Divide using synthetic division $$ ( x^{3}-3x^{2}+14 ) \div ( x+3 ) $$
Answer
The synthetic division table is:
$$ \begin{array}{c|rrrr}-3&1&-3&0&14\\& & -3& 18& \color{black}{-54} \\ \hline &\color{blue}{1}&\color{blue}{-6}&\color{blue}{18}&\color{orangered}{-40} \end{array} $$The solution is:
$$ \frac{ x^{3}-3x^{2}+14 }{ x+3 } = \color{blue}{x^{2}-6x+18} \color{red}{~-~} \frac{ \color{red}{ 40 } }{ x+3 } $$Explanation
Step 1 : Write down the coefficients of the dividend into division table. Put the zero from $ x + 3 = 0 $ ( $ x = \color{blue}{ -3 } $ ) at the left.
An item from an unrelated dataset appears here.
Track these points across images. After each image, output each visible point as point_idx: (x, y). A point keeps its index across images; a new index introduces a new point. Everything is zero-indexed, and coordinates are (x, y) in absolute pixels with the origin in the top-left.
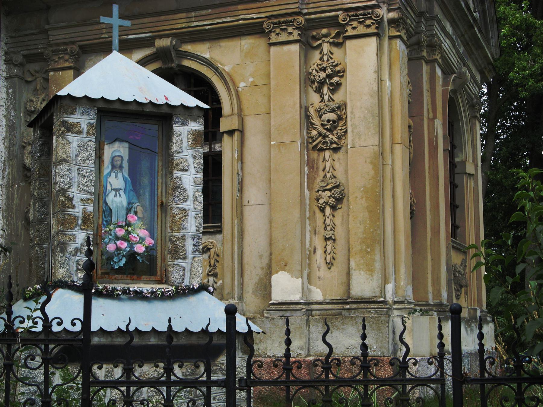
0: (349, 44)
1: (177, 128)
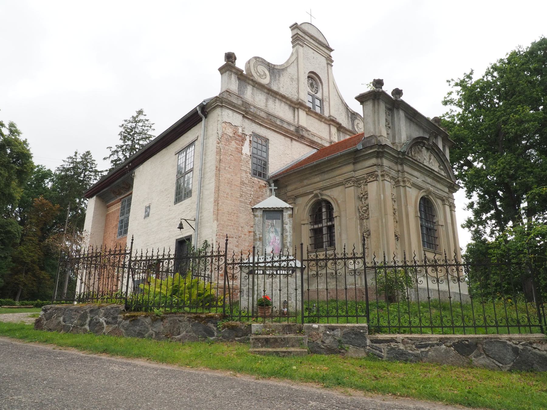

$$ \begin{array}{c|rrrr}\color{blue}{-3}&1&-3&0&14\\& & & & \\ \hline &&&& \end{array} $$Step 1 : Bring down the leading coefficient to the bottom row.
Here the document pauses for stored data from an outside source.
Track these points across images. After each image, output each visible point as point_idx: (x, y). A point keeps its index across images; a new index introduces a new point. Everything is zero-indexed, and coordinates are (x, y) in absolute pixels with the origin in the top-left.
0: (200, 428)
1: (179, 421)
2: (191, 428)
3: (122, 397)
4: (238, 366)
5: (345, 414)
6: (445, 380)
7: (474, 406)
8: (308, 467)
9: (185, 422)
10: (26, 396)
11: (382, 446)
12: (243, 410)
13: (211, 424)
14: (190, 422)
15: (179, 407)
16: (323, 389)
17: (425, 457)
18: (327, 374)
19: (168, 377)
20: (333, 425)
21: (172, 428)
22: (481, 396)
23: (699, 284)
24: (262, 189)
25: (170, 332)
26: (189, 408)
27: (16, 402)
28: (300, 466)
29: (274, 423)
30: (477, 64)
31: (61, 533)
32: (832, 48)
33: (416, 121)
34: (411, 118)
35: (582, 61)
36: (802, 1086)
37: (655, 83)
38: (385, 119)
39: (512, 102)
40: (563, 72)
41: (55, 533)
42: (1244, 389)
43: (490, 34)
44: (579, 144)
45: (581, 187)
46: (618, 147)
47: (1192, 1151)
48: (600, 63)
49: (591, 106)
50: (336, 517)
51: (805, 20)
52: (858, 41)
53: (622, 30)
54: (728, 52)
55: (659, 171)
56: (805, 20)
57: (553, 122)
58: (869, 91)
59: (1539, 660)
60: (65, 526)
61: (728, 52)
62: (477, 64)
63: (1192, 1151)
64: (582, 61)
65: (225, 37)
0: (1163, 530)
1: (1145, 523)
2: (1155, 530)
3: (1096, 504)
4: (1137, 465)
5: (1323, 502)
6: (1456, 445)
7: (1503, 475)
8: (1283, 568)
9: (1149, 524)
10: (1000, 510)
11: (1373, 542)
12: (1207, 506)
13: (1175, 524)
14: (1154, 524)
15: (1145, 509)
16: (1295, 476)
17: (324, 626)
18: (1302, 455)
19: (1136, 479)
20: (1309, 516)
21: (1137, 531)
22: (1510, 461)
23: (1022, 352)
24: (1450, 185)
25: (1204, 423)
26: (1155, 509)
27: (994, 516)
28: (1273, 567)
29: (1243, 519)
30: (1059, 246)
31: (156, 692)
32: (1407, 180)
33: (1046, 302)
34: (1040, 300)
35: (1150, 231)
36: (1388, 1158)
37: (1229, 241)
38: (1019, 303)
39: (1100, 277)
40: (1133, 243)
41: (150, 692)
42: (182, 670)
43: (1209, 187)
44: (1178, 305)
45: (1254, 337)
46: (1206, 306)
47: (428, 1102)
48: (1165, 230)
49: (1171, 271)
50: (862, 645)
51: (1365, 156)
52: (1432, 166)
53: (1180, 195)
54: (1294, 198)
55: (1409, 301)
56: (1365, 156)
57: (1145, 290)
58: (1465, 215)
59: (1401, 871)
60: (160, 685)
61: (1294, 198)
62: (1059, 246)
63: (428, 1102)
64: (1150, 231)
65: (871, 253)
$$ \begin{array}{c|rrrr}-3&\color{orangered}{ 1 }&-3&0&14\\& & & & \\ \hline &\color{orangered}{1}&&& \end{array} $$Step 2 : Multiply by the number on the left, and carry the result into the next column: $ \color{blue}{ -3 } \cdot \color{blue}{ 1 } = \color{blue}{ -3 } $.
$$ \begin{array}{c|rrrr}\color{blue}{-3}&1&-3&0&14\\& & \color{blue}{-3} & & \\ \hline &\color{blue}{1}&&& \end{array} $$Step 3 : Add down last column: $ \color{orangered}{ -3 } + \color{orangered}{ \left( -3 \right) } = \color{orangered}{ -6 } $
$$ \begin{array}{c|rrrr}-3&1&\color{orangered}{ -3 }&0&14\\& & \color{orangered}{-3} & & \\ \hline &1&\color{orangered}{-6}&& \end{array} $$Step 4 : Multiply by the number on the left, and carry the result into the next column: $ \color{blue}{ -3 } \cdot \color{blue}{ \left( -6 \right) } = \color{blue}{ 18 } $.
$$ \begin{array}{c|rrrr}\color{blue}{-3}&1&-3&0&14\\& & -3& \color{blue}{18} & \\ \hline &1&\color{blue}{-6}&& \end{array} $$Step 5 : Add down last column: $ \color{orangered}{ 0 } + \color{orangered}{ 18 } = \color{orangered}{ 18 } $
$$ \begin{array}{c|rrrr}-3&1&-3&\color{orangered}{ 0 }&14\\& & -3& \color{orangered}{18} & \\ \hline &1&-6&\color{orangered}{18}& \end{array} $$Step 6 : Multiply by the number on the left, and carry the result into the next column: $ \color{blue}{ -3 } \cdot \color{blue}{ 18 } = \color{blue}{ -54 } $.
$$ \begin{array}{c|rrrr}\color{blue}{-3}&1&-3&0&14\\& & -3& 18& \color{blue}{-54} \\ \hline &1&-6&\color{blue}{18}& \end{array} $$Step 7 : Add down last column: $ \color{orangered}{ 14 } + \color{orangered}{ \left( -54 \right) } = \color{orangered}{ -40 } $
$$ \begin{array}{c|rrrr}-3&1&-3&0&\color{orangered}{ 14 }\\& & -3& 18& \color{orangered}{-54} \\ \hline &\color{blue}{1}&\color{blue}{-6}&\color{blue}{18}&\color{orangered}{-40} \end{array} $$Bottom line represents the quotient $ \color{blue}{ x^{2}-6x+18 } $ with a remainder of $ \color{red}{ -40 } $.